A large near-Earth asteroid is set to make a swift, safe pass by our planet on August 20, according to astronomers tracking its path. The object, designated 1997 QK1, is roughly the size of a football stadium and will come within about 1.87 million miles of Earth—close in cosmic terms, but nowhere near a collision course.
What’s actually happening on August 20
1997 QK1 is a member of the Aten family of asteroids, which orbit the Sun in a way that crosses Earth’s path. That’s one reason it gets special attention when it lines up for a favorable flyby. This month’s approach is a good window for observations: radar teams are preparing to ping the asteroid to refine its size, shape, spin, and trajectory. Those measurements help tighten future predictions and fill in the picture of what this object is made of.
Why “potentially hazardous” doesn’t mean “dangerous today”

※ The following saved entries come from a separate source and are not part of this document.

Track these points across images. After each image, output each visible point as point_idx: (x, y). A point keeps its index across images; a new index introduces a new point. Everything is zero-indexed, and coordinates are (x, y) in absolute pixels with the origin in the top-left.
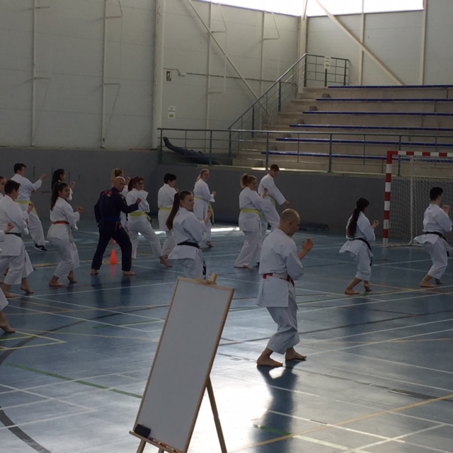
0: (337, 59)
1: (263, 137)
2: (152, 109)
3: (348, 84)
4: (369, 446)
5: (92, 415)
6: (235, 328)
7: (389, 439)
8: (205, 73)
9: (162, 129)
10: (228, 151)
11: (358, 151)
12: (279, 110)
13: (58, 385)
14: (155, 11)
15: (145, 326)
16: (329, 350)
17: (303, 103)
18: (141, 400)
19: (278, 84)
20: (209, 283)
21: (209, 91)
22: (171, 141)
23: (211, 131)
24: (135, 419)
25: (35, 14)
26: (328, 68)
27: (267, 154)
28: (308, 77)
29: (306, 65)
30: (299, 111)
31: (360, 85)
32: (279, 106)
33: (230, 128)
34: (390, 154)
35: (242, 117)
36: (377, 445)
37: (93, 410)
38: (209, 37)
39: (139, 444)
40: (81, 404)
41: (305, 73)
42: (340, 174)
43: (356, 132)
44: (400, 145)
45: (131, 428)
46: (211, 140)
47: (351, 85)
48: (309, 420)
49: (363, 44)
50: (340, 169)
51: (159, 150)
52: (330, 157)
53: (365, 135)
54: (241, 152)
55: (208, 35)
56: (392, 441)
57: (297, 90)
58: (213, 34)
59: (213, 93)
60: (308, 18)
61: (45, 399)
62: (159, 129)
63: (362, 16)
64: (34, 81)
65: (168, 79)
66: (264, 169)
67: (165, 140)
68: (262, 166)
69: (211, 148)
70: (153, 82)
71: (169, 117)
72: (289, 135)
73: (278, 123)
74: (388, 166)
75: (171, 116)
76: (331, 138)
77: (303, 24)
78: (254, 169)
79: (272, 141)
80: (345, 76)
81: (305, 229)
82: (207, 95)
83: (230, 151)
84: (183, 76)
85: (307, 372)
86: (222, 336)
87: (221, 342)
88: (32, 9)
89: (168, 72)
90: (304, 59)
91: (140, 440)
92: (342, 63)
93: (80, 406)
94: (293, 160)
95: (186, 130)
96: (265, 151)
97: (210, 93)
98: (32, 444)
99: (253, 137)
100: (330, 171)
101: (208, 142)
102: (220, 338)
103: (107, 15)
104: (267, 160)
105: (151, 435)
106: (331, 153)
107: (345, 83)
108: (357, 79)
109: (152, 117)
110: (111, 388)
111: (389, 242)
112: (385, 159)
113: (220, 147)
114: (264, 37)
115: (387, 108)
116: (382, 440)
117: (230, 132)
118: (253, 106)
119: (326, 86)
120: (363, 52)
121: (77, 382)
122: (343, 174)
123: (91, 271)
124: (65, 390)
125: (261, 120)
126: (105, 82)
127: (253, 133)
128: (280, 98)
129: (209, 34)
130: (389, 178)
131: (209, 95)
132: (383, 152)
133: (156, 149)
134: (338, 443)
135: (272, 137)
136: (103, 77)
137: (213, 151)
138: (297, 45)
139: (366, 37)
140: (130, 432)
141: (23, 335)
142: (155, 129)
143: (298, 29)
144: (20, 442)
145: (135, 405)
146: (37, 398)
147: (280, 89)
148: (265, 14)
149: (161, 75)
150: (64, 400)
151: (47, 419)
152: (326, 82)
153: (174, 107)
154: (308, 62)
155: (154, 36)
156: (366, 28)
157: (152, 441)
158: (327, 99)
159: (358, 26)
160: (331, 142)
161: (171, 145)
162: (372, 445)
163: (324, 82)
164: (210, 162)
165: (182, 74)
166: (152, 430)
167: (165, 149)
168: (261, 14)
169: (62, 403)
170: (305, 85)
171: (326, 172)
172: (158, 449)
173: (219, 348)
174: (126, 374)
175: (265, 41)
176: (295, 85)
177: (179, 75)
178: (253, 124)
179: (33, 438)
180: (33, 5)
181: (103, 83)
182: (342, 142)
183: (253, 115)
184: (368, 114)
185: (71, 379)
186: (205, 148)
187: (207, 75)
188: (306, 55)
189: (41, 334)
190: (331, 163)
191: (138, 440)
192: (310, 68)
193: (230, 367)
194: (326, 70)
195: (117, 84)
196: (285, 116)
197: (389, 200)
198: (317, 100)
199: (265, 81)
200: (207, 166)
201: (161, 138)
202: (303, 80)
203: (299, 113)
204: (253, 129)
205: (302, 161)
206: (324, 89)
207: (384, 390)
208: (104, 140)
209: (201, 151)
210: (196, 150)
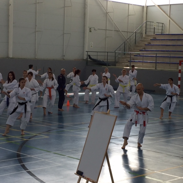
0: (159, 23)
1: (129, 55)
2: (84, 43)
3: (163, 33)
4: (172, 180)
5: (60, 167)
6: (117, 132)
7: (180, 178)
8: (105, 29)
9: (88, 52)
10: (114, 60)
11: (167, 60)
12: (135, 44)
13: (46, 154)
14: (85, 4)
15: (81, 131)
16: (156, 141)
17: (145, 41)
18: (79, 160)
19: (135, 33)
20: (107, 114)
21: (107, 36)
23: (108, 52)
24: (77, 168)
25: (37, 6)
26: (155, 27)
27: (130, 62)
28: (147, 30)
29: (146, 26)
31: (168, 34)
32: (135, 42)
33: (115, 51)
34: (181, 62)
35: (120, 46)
36: (175, 180)
37: (60, 165)
38: (107, 15)
39: (78, 178)
40: (55, 162)
42: (160, 70)
43: (166, 53)
45: (75, 172)
46: (107, 56)
47: (164, 34)
49: (170, 17)
50: (160, 68)
51: (87, 60)
52: (156, 63)
53: (170, 54)
54: (119, 61)
55: (106, 14)
56: (181, 178)
57: (142, 35)
58: (108, 13)
60: (147, 6)
61: (41, 160)
62: (86, 51)
63: (169, 6)
64: (37, 32)
65: (90, 31)
66: (129, 68)
67: (89, 56)
68: (128, 67)
69: (107, 59)
70: (84, 32)
71: (90, 47)
72: (139, 54)
73: (135, 49)
74: (180, 66)
75: (91, 46)
76: (156, 55)
77: (145, 9)
78: (125, 68)
80: (162, 30)
82: (106, 38)
83: (115, 60)
84: (96, 30)
85: (146, 150)
86: (112, 135)
87: (112, 137)
88: (36, 4)
89: (90, 29)
90: (145, 23)
91: (79, 177)
92: (161, 25)
93: (55, 163)
94: (141, 64)
95: (98, 52)
96: (129, 60)
97: (107, 37)
98: (36, 178)
99: (124, 54)
100: (156, 69)
101: (106, 57)
102: (111, 136)
103: (65, 6)
104: (130, 64)
105: (83, 175)
106: (156, 61)
107: (162, 33)
108: (167, 31)
109: (83, 47)
110: (67, 156)
111: (180, 97)
112: (178, 64)
113: (111, 59)
114: (129, 14)
115: (179, 43)
116: (177, 178)
117: (115, 53)
118: (125, 42)
119: (154, 34)
120: (169, 20)
121: (54, 153)
122: (161, 70)
124: (48, 156)
125: (128, 48)
126: (65, 33)
127: (124, 53)
128: (135, 39)
129: (107, 13)
130: (180, 71)
131: (107, 38)
132: (178, 61)
133: (85, 60)
134: (159, 179)
135: (132, 55)
136: (64, 31)
137: (108, 60)
138: (143, 17)
139: (171, 14)
141: (33, 134)
142: (85, 52)
143: (143, 11)
144: (31, 177)
145: (77, 163)
146: (38, 160)
147: (136, 35)
148: (130, 5)
149: (87, 30)
150: (48, 160)
151: (42, 168)
153: (93, 43)
154: (147, 24)
155: (85, 15)
156: (171, 10)
157: (84, 177)
158: (155, 39)
159: (167, 9)
160: (156, 57)
162: (173, 180)
163: (153, 33)
164: (107, 65)
165: (96, 29)
166: (84, 172)
167: (89, 60)
168: (128, 5)
169: (47, 162)
170: (146, 34)
171: (154, 69)
173: (111, 140)
174: (73, 150)
175: (129, 16)
176: (142, 34)
177: (95, 29)
178: (125, 49)
179: (36, 176)
180: (36, 2)
181: (64, 33)
182: (161, 57)
183: (125, 46)
184: (172, 45)
185: (51, 152)
186: (105, 59)
187: (106, 30)
188: (146, 22)
189: (39, 134)
190: (156, 65)
191: (78, 177)
192: (148, 27)
193: (115, 148)
194: (154, 27)
195: (69, 33)
196: (138, 46)
197: (180, 80)
198: (151, 40)
199: (129, 32)
200: (106, 66)
201: (87, 55)
202: (145, 32)
203: (143, 45)
204: (124, 52)
205: (145, 64)
206: (154, 35)
207: (178, 158)
208: (64, 56)
209: (103, 60)
210: (102, 60)
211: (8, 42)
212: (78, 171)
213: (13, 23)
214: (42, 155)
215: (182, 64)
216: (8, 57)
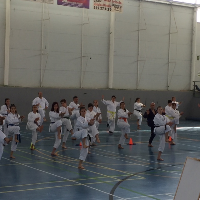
2: (191, 73)
9: (195, 82)
14: (192, 29)
25: (140, 33)
51: (194, 91)
62: (193, 82)
65: (198, 59)
67: (196, 87)
70: (191, 61)
71: (198, 76)
88: (138, 30)
89: (198, 56)
103: (171, 32)
109: (190, 76)
133: (192, 91)
136: (168, 59)
149: (195, 58)
155: (192, 41)
167: (196, 90)
180: (139, 29)
181: (168, 61)
189: (135, 174)
195: (175, 62)
201: (194, 86)
208: (169, 87)
211: (108, 72)
213: (114, 52)
216: (108, 88)
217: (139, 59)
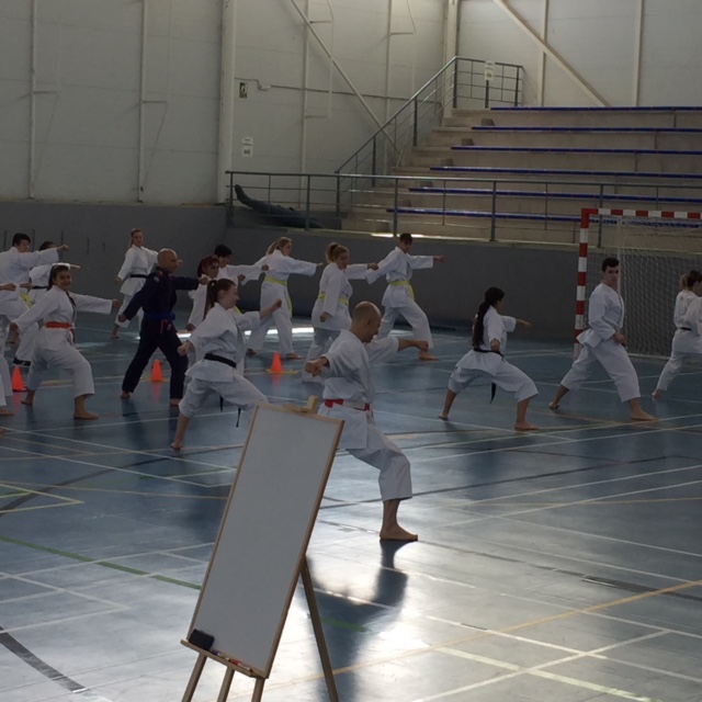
0: (504, 65)
1: (391, 186)
2: (217, 142)
3: (522, 104)
4: (550, 664)
5: (123, 616)
6: (346, 482)
7: (582, 654)
8: (300, 86)
9: (232, 173)
10: (334, 207)
11: (537, 208)
12: (415, 144)
13: (70, 569)
16: (491, 516)
17: (451, 134)
18: (199, 591)
19: (413, 103)
20: (305, 412)
21: (306, 114)
22: (246, 192)
23: (309, 176)
24: (190, 621)
26: (491, 79)
27: (395, 212)
28: (459, 93)
29: (456, 74)
30: (445, 146)
31: (539, 106)
32: (415, 138)
33: (338, 172)
34: (586, 213)
35: (356, 154)
36: (564, 663)
37: (125, 608)
38: (306, 30)
39: (195, 661)
40: (107, 598)
41: (455, 87)
42: (508, 244)
43: (533, 178)
44: (602, 199)
45: (184, 637)
46: (309, 189)
47: (525, 106)
48: (458, 624)
49: (545, 42)
50: (508, 236)
51: (229, 205)
52: (493, 217)
53: (546, 183)
54: (355, 209)
55: (304, 28)
56: (586, 657)
57: (441, 118)
58: (312, 25)
59: (311, 117)
61: (51, 590)
62: (227, 172)
64: (34, 96)
65: (243, 95)
66: (391, 235)
67: (236, 190)
68: (387, 231)
69: (308, 203)
70: (219, 99)
71: (243, 155)
72: (429, 183)
73: (412, 165)
74: (583, 231)
75: (247, 152)
76: (494, 189)
77: (452, 10)
78: (375, 235)
79: (404, 192)
80: (517, 91)
81: (454, 330)
82: (302, 121)
83: (338, 207)
84: (265, 90)
85: (456, 549)
86: (325, 495)
87: (324, 503)
89: (242, 84)
90: (453, 65)
92: (512, 72)
93: (105, 601)
94: (436, 222)
95: (270, 174)
96: (392, 207)
97: (307, 117)
98: (30, 659)
99: (373, 185)
100: (492, 239)
101: (304, 193)
102: (321, 496)
104: (396, 222)
105: (216, 647)
106: (494, 211)
107: (516, 103)
108: (536, 97)
109: (216, 153)
110: (153, 574)
112: (579, 220)
113: (322, 202)
114: (392, 31)
115: (581, 142)
116: (571, 655)
117: (338, 177)
118: (374, 137)
119: (487, 106)
120: (545, 54)
121: (99, 564)
122: (513, 244)
123: (121, 392)
124: (80, 577)
125: (386, 161)
126: (144, 99)
127: (373, 179)
128: (415, 125)
129: (306, 25)
130: (584, 249)
131: (305, 121)
132: (575, 210)
133: (223, 204)
134: (503, 659)
135: (403, 186)
136: (140, 90)
137: (312, 207)
138: (442, 42)
139: (549, 30)
140: (182, 642)
141: (22, 492)
142: (222, 172)
143: (445, 17)
144: (11, 656)
145: (190, 600)
146: (38, 590)
147: (416, 112)
149: (232, 90)
150: (79, 591)
151: (55, 621)
152: (487, 100)
153: (252, 139)
154: (459, 69)
155: (221, 29)
156: (549, 17)
157: (216, 655)
158: (489, 127)
159: (536, 13)
160: (494, 193)
161: (246, 197)
162: (556, 662)
163: (484, 102)
164: (307, 224)
165: (264, 87)
166: (215, 637)
167: (237, 203)
169: (77, 597)
170: (455, 106)
171: (487, 240)
172: (225, 668)
173: (320, 513)
174: (175, 553)
175: (392, 37)
176: (440, 105)
177: (260, 88)
178: (374, 164)
179: (32, 651)
181: (140, 100)
182: (511, 194)
183: (374, 152)
184: (553, 150)
185: (90, 560)
186: (299, 203)
187: (304, 89)
188: (456, 59)
189: (45, 490)
190: (493, 227)
191: (194, 654)
192: (462, 78)
193: (337, 542)
194: (488, 82)
195: (165, 102)
196: (423, 154)
197: (583, 285)
198: (474, 128)
199: (392, 99)
200: (302, 230)
201: (231, 186)
202: (452, 98)
203: (444, 149)
204: (374, 174)
205: (451, 224)
206: (484, 112)
207: (574, 578)
208: (142, 189)
209: (294, 206)
210: (286, 206)
212: (195, 631)
214: (56, 573)
215: (591, 224)
217: (35, 89)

You might see the phrase “potentially hazardous asteroid” attached to objects like this one. That label sounds ominous, but it’s really an engineering flag: it marks asteroids that are both large and capable of passing within a few million kilometers of Earth at some point. It does not mean an impact is expected. For 1997 QK1’s current pass, the risk is effectively zero. Astronomers track these flybys precisely so we can say that with confidence.
A routine flyby with scientific upside
Even a harmless pass is valuable. Radar imaging during close approaches can:
- Sharpen the asteroid’s orbit, reducing uncertainties in future forecasts.
- Reveal surface features and shape—whether it’s a lumpy “rubble pile” or more monolithic.
- Measure rotation and hint at internal structure.
Those clues feed into broader planetary defense work, which is less about alarm and more about preparation and understanding.
The bigger picture
Asteroids swing by Earth all the time—most are smaller, most get less attention, and nearly all pass without incident. What sets 1997 QK1 apart is its size and a geometry that favors detailed observation this month. Looking ahead, the community’s next headline event is 99942 Apophis in April 2029: a dramatic, ultra-close flyby that’s already booked as a once-in-a-generation science opportunity, not a threat.
Bottom line
- The August 20 flyby is safe. No impact risk.
- The distance—about 1.87 million miles—is comfortably far.
- Scientists will use the pass to learn more about 1997 QK1 and improve future predictions.
If agencies release updated measurements after the radar campaign, expect fresh details on the asteroid’s size, spin, and surface—more science, same safety.